§ Exercise goal:
All of the entries must be reproduced exactly, with no images carried over.
(Data to examine)
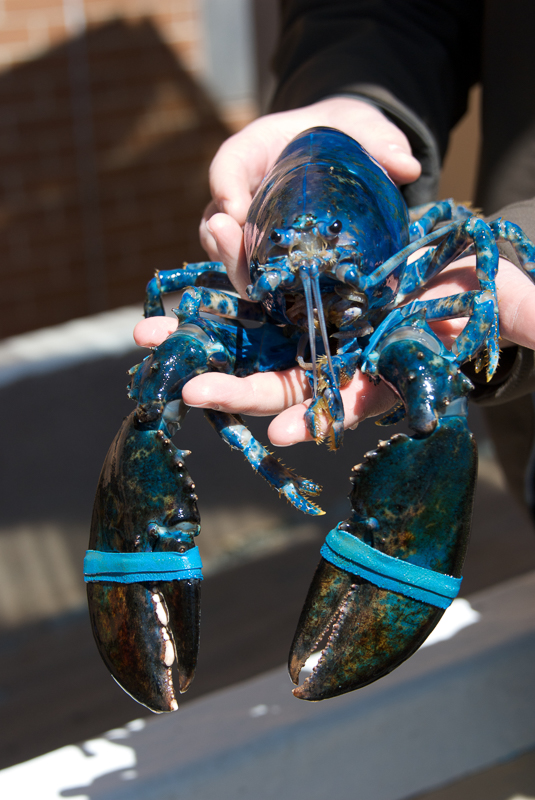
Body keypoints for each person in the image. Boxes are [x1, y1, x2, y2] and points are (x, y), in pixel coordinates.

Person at [136, 0, 535, 512]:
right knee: (173, 373)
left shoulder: (422, 258)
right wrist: (353, 88)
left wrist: (515, 259)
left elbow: (484, 236)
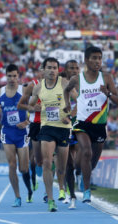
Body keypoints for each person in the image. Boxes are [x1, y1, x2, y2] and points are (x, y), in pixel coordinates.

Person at [63, 46, 118, 203]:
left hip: (99, 125)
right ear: (86, 60)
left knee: (93, 160)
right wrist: (67, 105)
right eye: (94, 58)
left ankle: (81, 174)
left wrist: (107, 93)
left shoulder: (106, 78)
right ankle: (86, 190)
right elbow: (67, 90)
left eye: (99, 58)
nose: (97, 61)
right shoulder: (77, 79)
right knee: (86, 151)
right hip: (82, 123)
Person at [28, 57, 76, 212]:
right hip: (46, 127)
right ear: (43, 69)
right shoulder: (38, 87)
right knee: (47, 163)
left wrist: (70, 116)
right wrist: (33, 108)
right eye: (49, 67)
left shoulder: (64, 83)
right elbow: (29, 105)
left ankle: (62, 187)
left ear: (58, 70)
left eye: (55, 68)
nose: (52, 70)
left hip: (63, 128)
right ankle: (50, 199)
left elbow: (80, 100)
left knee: (61, 168)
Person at [0, 64, 32, 207]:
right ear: (5, 76)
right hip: (7, 131)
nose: (12, 79)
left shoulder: (25, 90)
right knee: (12, 165)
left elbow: (34, 109)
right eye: (9, 76)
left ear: (18, 76)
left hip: (22, 133)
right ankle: (17, 196)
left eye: (15, 76)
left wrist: (27, 122)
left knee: (23, 168)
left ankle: (29, 187)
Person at [60, 60, 80, 209]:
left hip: (75, 125)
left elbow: (80, 101)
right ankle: (70, 194)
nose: (74, 70)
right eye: (71, 68)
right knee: (67, 164)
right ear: (65, 70)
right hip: (59, 126)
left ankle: (77, 180)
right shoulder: (61, 82)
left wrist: (71, 116)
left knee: (77, 161)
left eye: (76, 68)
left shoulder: (79, 83)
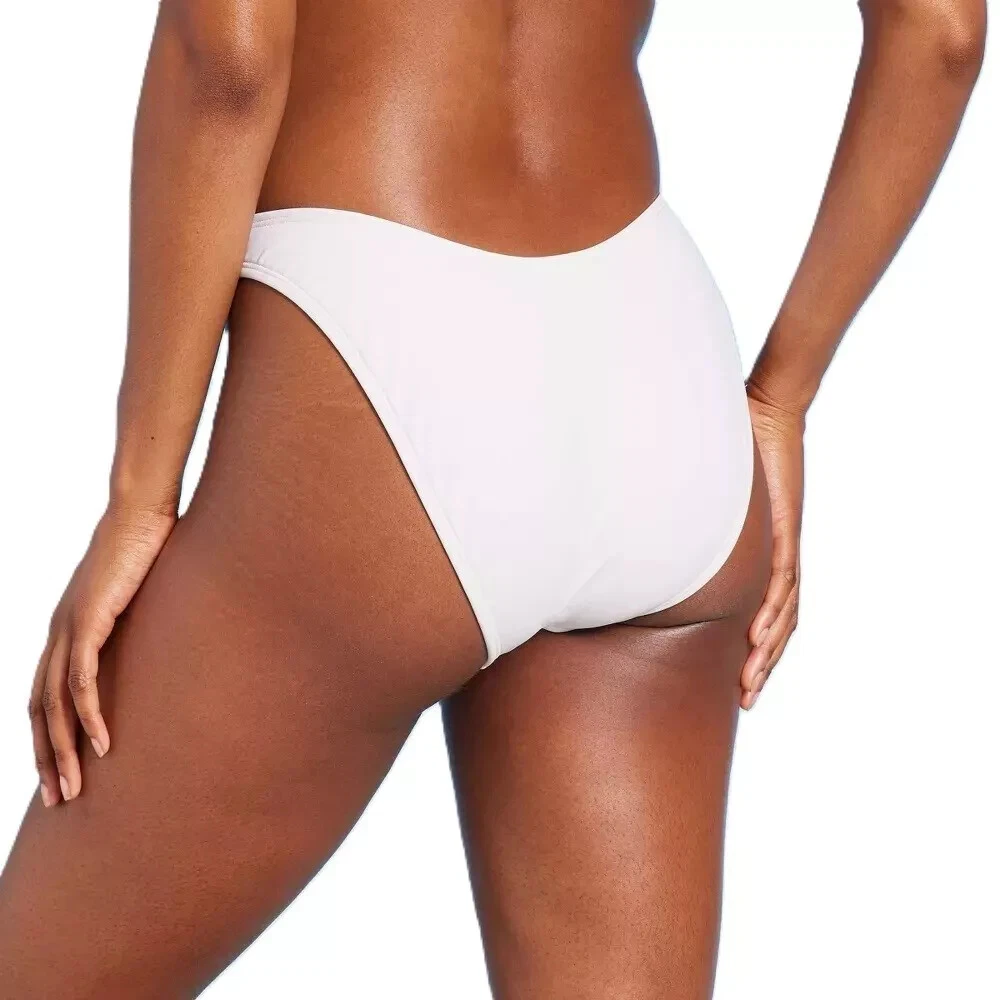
(End Data to examine)
§ The answer:
Body keypoints for each person in the image. Boxes are [x1, y1, x2, y2] and points are (x, y), in pixel coordinates.

Person at [136, 0, 535, 512]:
right knee: (173, 373)
left shoulder: (422, 258)
right wrist: (353, 88)
left wrist: (515, 259)
left elbow: (484, 236)
Body keypoints for each person in the image. Boxes are [x1, y1, x2, y2] and points are (x, y), in pixel coordinates.

Person at [63, 46, 118, 203]:
left hip: (99, 125)
right ear: (86, 60)
left knee: (93, 160)
right wrist: (67, 105)
right eye: (94, 58)
left ankle: (81, 174)
left wrist: (107, 93)
left shoulder: (106, 78)
right ankle: (86, 190)
right elbow: (67, 90)
left eye: (99, 58)
nose: (97, 61)
right shoulder: (77, 79)
right knee: (86, 151)
right hip: (82, 123)
Person at [28, 57, 76, 212]:
right hip: (46, 127)
right ear: (43, 69)
right shoulder: (38, 87)
right knee: (47, 163)
left wrist: (70, 116)
right wrist: (33, 108)
right eye: (49, 67)
left shoulder: (64, 83)
right elbow: (29, 105)
left ankle: (62, 187)
left ear: (58, 70)
left eye: (55, 68)
nose: (52, 70)
left hip: (63, 128)
right ankle: (50, 199)
left elbow: (80, 100)
left knee: (61, 168)
Person at [0, 64, 32, 207]:
right ear: (5, 76)
right hip: (7, 131)
nose: (12, 79)
left shoulder: (25, 90)
right knee: (12, 165)
left elbow: (34, 109)
right eye: (9, 76)
left ear: (18, 76)
left hip: (22, 133)
right ankle: (17, 196)
left eye: (15, 76)
left wrist: (27, 122)
left knee: (23, 168)
left ankle: (29, 187)
Person at [60, 60, 80, 209]:
left hip: (75, 125)
left elbow: (80, 101)
right ankle: (70, 194)
nose: (74, 70)
right eye: (71, 68)
right knee: (67, 164)
right ear: (65, 70)
right hip: (59, 126)
left ankle: (77, 180)
right shoulder: (61, 82)
left wrist: (71, 116)
left knee: (77, 161)
left eye: (76, 68)
left shoulder: (79, 83)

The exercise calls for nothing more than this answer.